Qualcomm’s board of directors took extraordinary steps to block the Broadcom acquisition. They unilaterally went to Washington to get an injunction not on a deal — which had never been consummated between the two companies — but to block Broadcom from replacing its board of directors in a standard shareholder vote. This is a very important distinction: Qualcomm’s board saw the direction shareholders wanted to go, and essentially decided to just ignore the election process entirely.
This change threatens over three decades of a carefully balanced governance system. Since the Delaware Supreme Court approved the use of the poison-pill takeover defense in 1985, the courts have basically blessed the following tradeoff: On the one hand, corporate directors can fight tooth and nail to stop a deal and the courts will give only limited scrutiny to defensive tactics.

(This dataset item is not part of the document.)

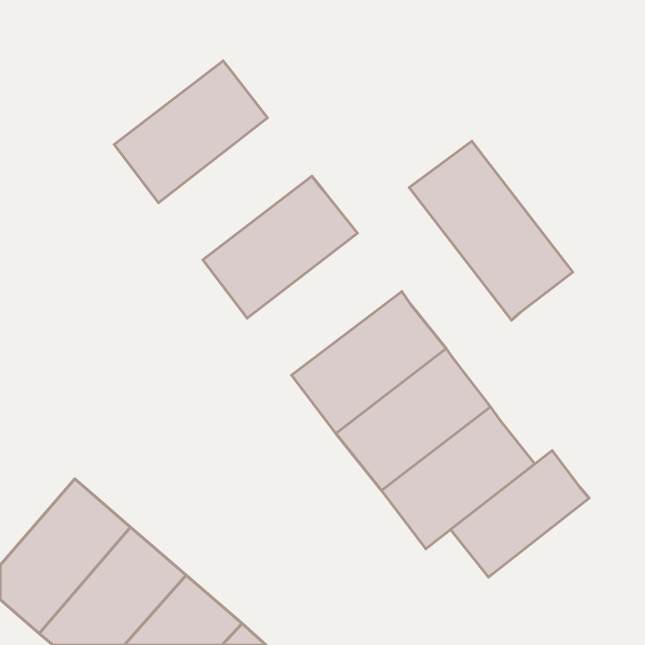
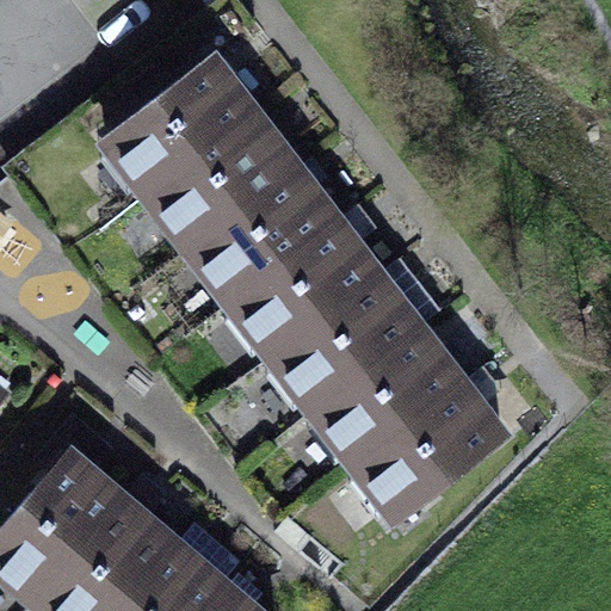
building: none -> [152,111,296,245]
building: [409,141,573,320] -> none
building: none -> [235,220,381,353]
building: [451,451,589,577] -> none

However, the board is strictly limited in any moves to interfere with shareholders’ ability to replace directors and force a company to change course that way. In the vernacular of a leading Delaware case, a “just say no” defense doesn’t mean “just say never.” A bidder with enough patience who can convince a target’s shareholders to change directors has a path at least toward cooperation on resolving regulatory impediments to a deal.
This is a unique case as Barusch notes, but at what point can boards use every method at their disposal to prevent their own shareholders — the people they have a fiduciary duty to represent — from taking charge of the company? This past week presents one of the most complex examples to date, and it wouldn’t surprise me if a shareholder decides to attempt a legal attack on Qualcomm.
The other side of the potential waning of power for shareholders is CFIUS itself. The Trump administration ended a potential deal for a company that shareholders were widely in favor of. Where do the rights of shareholders to realize a return on their equity end and the right of America as a nation to control national security technology start?
We are on new terrain, and there are no clear answers here. In many ways, it depends on what happens over the next few years of the Trump administration. If there are more blocks like what we saw this week, we could see a radical change in the corporate calculus that would have a long-term negative effect on the value of some American companies.
Hostile takeovers may be incredible drama for writers like yours truly, but they have enormous consequences for companies and the employees who work at them. Qualcomm is going to have to shore up its support with a whole host of stakeholders in the coming months (while dealing with a potential take-private fight), while Broadcom needs to find its next strategy for further growth. All of us are going to have to deal with new uncertainty around the power of shareholders to shape the destiny of their companies. The war is over, but the aftermath and its consequences have just begun.